Generating .docx and .xlsx from XML

PostPosted: Tue Sep 25, 2012 3:05 pm
by bsqfmv
We have an application whereby we are generating html, pdf and csv documents. We have data in XML and we are using XSLT to transform to the appropriate format and write to an outputstream.

Now we are looking to generate .docx and .xslx formats using docx4j. What is the recommended approach for achieving this?

Re: Generating .docx and .xlsx from XML

PostPosted: Tue Sep 25, 2012 5:48 pm
by jason
What does your XML look like in general terms? Does it contain paragraph content (like, say, DocBook), or is it just short data elements that will be used to "fill in the blanks" in the docx/xlsx?

If it contains paragraph content, you could continue to use XSLT (or your could do something like XHTML importer).

If it is data, for docx, the recommended approach is content control data binding (particularly as you already have your data in XML format).
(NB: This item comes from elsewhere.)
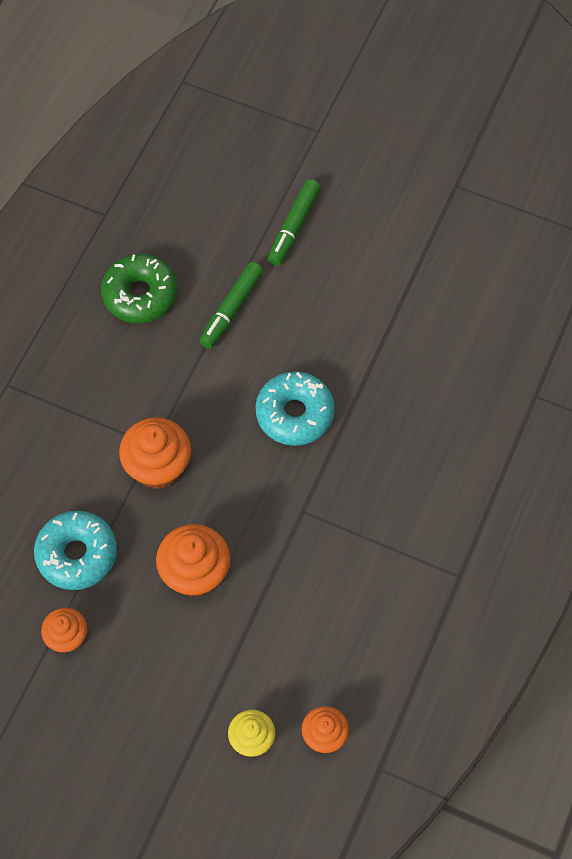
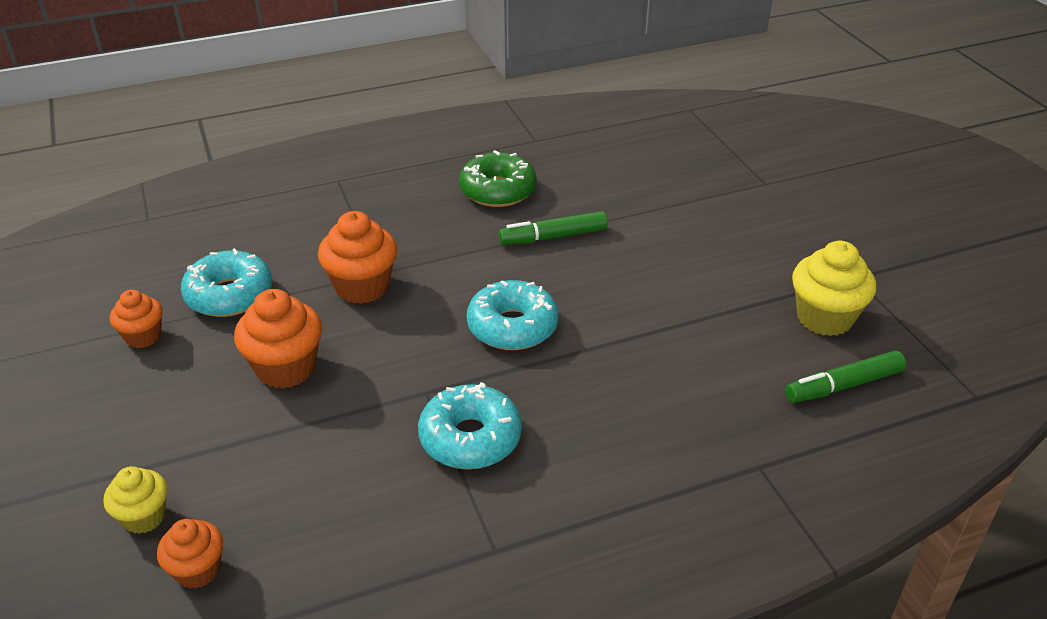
camera: 45 degrees right, 25 degrees down
green marker [268,179,321,266] -> green marker moved to [785,351,906,403]
none -> turquoise donut [418,382,522,469]
none -> yellow cupcake [792,241,876,336]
See our Getting Started documentation, opendope.org, and the sub forum.

For xlsx, you could transform to Flat OPC XML, or, Google "Excel XML mapping"

Re: Generating .docx and .xlsx from XML

PostPosted: Wed Sep 26, 2012 2:18 pm
by bsqfmv
Thanks Jason.

The XML contains reporting data consisting of tables, images etc (therefore paragraph content).

Is there a code sample that I could take a look at if I wanted to continue to use XSLT?

In the meantime, I'll also take a look at XHTML importer.

Thanks again

Re: Generating .docx and .xlsx from XML

PostPosted: Wed Sep 26, 2012 3:36 pm
by jason
The XHTML importer approach is possibly good if you have pre-existing CSS (or can create it). You can try Flying Saucer on its own (ie without docx4j) to see how it works for you.

Tables and images don't preclude you from using content control data binding; that can handle base64 encoded images, and ought to handle your tables if they are a simple row structure.

To see what you need to do to use XSLT, create a Word document which looks like what you want, then save as XML. This will give you Flat OPC XML, which your XSLT can look to create. You'll have to do a bit of work to get the images right, since the relationship ID has to be handled.

Another way of looking at the choice between XSLT and content control data binding, is that content control data binding puts the design of the document in the hands of business users (so you can potentially inject your data into a variety of documents with different content). Whereas XSLT is generally going to give you a single hard-coded result.